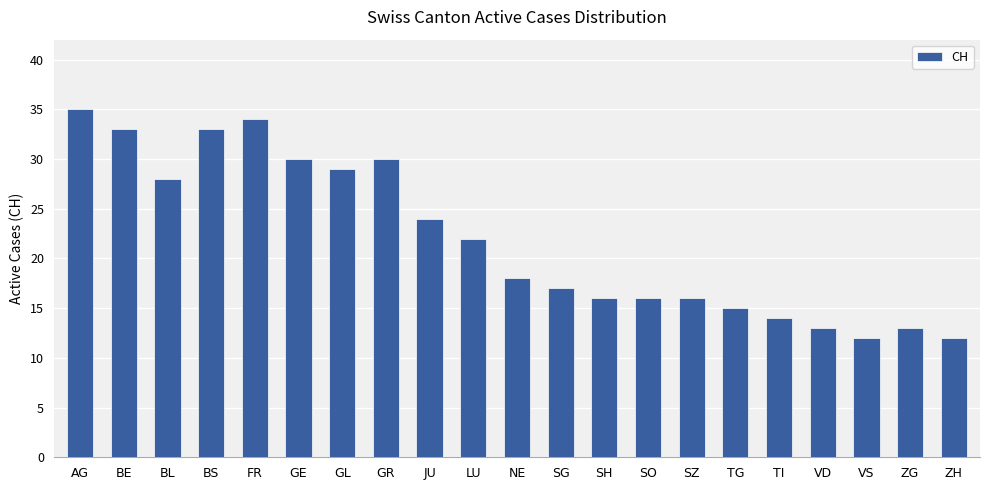

Which has a higher value, BL or SH?

BL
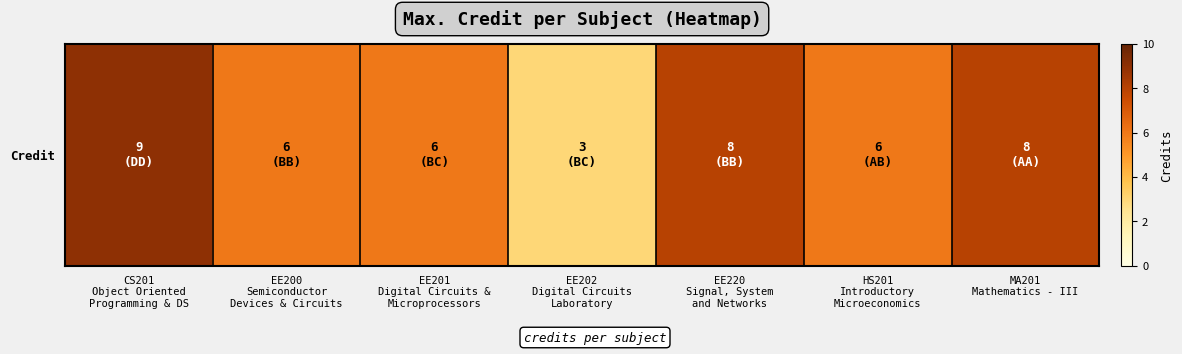

Where is the data nearest to the value 6?

EE200
Semiconductor
Devices & Circuits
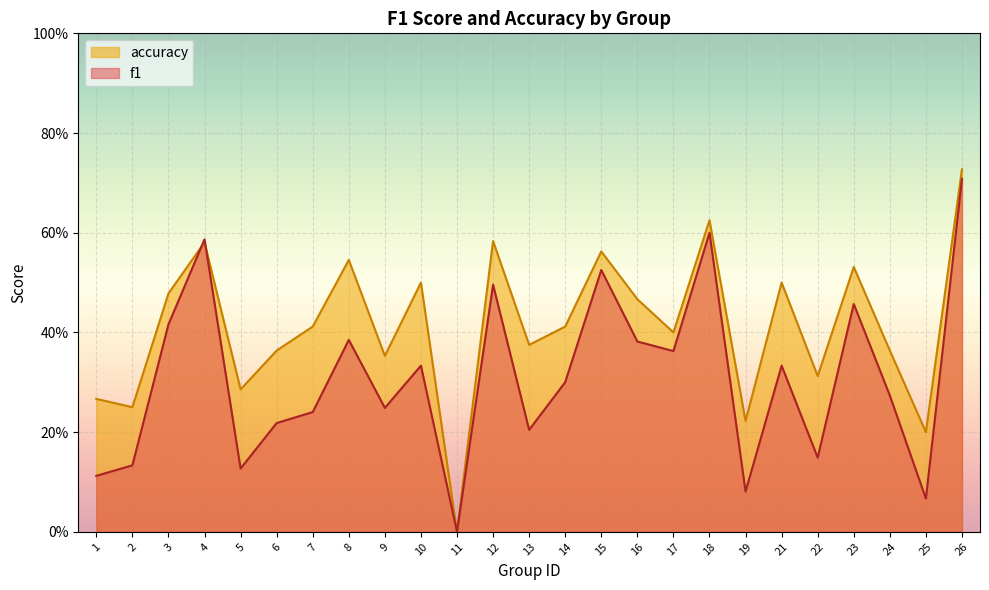

How many values in the accuracy series exceed 0?

24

◆ ◆ ◆ ◆

◆ Problem to work on
Render everything from the line containing "Where is the data nearest to the value 6?" down to the end of the entries as a numbered list. Skip the blank lines and leave out the pictures.

◆ Result of this exercise
1. Where is the data nearest to the value 6?
2. EE200
3. Semiconductor
4. Devices & Circuits
5. How many values in the accuracy series exceed 0?
6. 24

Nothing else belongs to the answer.